説明

塗布方法およびインクジェット記録材料の製造方法

【課題】 簡便かつ安価な設備を用いて、回収液を続けて再利用することにより、安価に安定した品質の製品を提供することである。
【解決手段】水溶性高分子化合物を含む塗布液を基材に塗布する工程、塗布された塗布液の一部を回収液として回収する工程、回収液を基材に塗布する工程を有する塗布方法において、回収液に該水溶性高分子化合物と同一繰り返し単位からなりかつ該水溶性高分子化合物よりも質量平均分子量が小さい水溶性高分子化合物を混合する工程を有することを特徴とする塗布方法。

【発明の詳細な説明】
【技術分野】
【0001】
本発明は、塗布液を基材に塗布後、塗布液の一部を回収して再塗布する塗布方法およびその塗布方法を用いたインクジェット記録材料の製造方法に関する。

保存された項目:
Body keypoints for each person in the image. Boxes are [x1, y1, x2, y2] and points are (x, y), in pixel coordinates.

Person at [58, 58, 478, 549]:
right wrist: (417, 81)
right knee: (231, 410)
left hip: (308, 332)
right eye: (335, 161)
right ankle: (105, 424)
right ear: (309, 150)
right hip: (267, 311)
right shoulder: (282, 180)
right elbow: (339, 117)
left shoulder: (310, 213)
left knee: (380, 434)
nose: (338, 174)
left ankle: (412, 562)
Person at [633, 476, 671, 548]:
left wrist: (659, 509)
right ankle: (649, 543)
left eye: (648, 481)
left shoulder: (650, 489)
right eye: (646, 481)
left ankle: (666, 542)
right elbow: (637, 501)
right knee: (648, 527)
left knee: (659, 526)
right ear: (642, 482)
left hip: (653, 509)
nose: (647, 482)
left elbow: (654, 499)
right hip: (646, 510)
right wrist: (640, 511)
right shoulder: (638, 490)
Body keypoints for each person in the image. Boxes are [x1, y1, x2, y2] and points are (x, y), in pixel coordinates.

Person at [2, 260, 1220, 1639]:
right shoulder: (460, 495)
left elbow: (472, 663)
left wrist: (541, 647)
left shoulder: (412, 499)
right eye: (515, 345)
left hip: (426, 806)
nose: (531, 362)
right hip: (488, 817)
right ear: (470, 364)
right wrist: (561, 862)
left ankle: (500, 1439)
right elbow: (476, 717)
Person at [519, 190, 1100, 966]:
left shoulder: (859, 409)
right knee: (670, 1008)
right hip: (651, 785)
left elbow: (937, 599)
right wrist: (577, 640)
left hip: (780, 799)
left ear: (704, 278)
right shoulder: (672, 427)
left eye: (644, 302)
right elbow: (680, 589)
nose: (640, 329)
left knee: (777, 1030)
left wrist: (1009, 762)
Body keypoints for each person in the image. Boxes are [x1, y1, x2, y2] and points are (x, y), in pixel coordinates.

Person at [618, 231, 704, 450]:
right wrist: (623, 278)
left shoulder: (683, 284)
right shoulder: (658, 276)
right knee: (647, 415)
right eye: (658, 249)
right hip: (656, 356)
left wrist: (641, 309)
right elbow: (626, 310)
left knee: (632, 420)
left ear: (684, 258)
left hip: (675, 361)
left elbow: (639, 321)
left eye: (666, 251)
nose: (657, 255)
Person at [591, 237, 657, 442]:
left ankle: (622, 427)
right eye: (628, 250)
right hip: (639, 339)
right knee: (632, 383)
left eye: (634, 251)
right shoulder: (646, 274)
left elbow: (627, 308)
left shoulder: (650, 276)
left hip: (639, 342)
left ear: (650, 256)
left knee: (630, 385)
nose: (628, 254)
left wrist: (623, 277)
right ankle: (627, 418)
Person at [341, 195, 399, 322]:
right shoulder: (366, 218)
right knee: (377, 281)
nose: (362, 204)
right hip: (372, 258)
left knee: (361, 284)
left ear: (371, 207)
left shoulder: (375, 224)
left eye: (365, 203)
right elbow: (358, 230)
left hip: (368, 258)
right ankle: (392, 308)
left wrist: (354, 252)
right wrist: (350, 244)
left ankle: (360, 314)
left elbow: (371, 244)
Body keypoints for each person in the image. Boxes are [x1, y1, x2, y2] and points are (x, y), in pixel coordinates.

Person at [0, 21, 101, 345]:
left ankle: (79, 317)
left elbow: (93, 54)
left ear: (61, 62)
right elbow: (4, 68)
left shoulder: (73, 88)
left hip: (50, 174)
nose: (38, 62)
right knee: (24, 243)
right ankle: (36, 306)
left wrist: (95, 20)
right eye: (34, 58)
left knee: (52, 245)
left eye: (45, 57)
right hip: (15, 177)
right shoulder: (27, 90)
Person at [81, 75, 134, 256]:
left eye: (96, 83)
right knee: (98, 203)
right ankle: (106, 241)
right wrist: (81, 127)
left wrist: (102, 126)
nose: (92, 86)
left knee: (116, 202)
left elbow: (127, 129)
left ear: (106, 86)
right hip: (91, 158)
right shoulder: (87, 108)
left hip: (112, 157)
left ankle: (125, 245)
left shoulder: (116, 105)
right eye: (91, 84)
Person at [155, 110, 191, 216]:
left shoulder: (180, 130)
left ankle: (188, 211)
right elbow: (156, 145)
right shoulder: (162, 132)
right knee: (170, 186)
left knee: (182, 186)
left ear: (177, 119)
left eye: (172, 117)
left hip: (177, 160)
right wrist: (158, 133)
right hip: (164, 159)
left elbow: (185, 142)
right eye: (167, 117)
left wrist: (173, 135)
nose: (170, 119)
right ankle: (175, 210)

- **やること**:
1) 塗布方法の文書のうち、「塗布方法およびインクジェット記録材料の製造方法」から「ることを特徴とする塗布方法。」までを一字一句変えずに書き出してください。
2) 塗布方法の文書によると、回収液を続けて再利用するのは何のためか。1〜3文で説明せよ。

- **解答**:
1)
塗布方法およびインクジェット記録材料の製造方法

【課題】 簡便かつ安価な設備を用いて、回収液を続けて再利用することにより、安価に安定した品質の製品を提供することである。
【解決手段】水溶性高分子化合物を含む塗布液を基材に塗布する工程、塗布された塗布液の一部を回収液として回収する工程、回収液を基材に塗布する工程を有する塗布方法において、回収液に該水溶性高分子化合物と同一繰り返し単位からなりかつ該水溶性高分子化合物よりも質量平均分子量が小さい水溶性高分子化合物を混合する工程を有することを特徴とする塗布方法。

2) 簡便かつ安価な設備を用いて、安価に安定した品質の製品を提供するためである。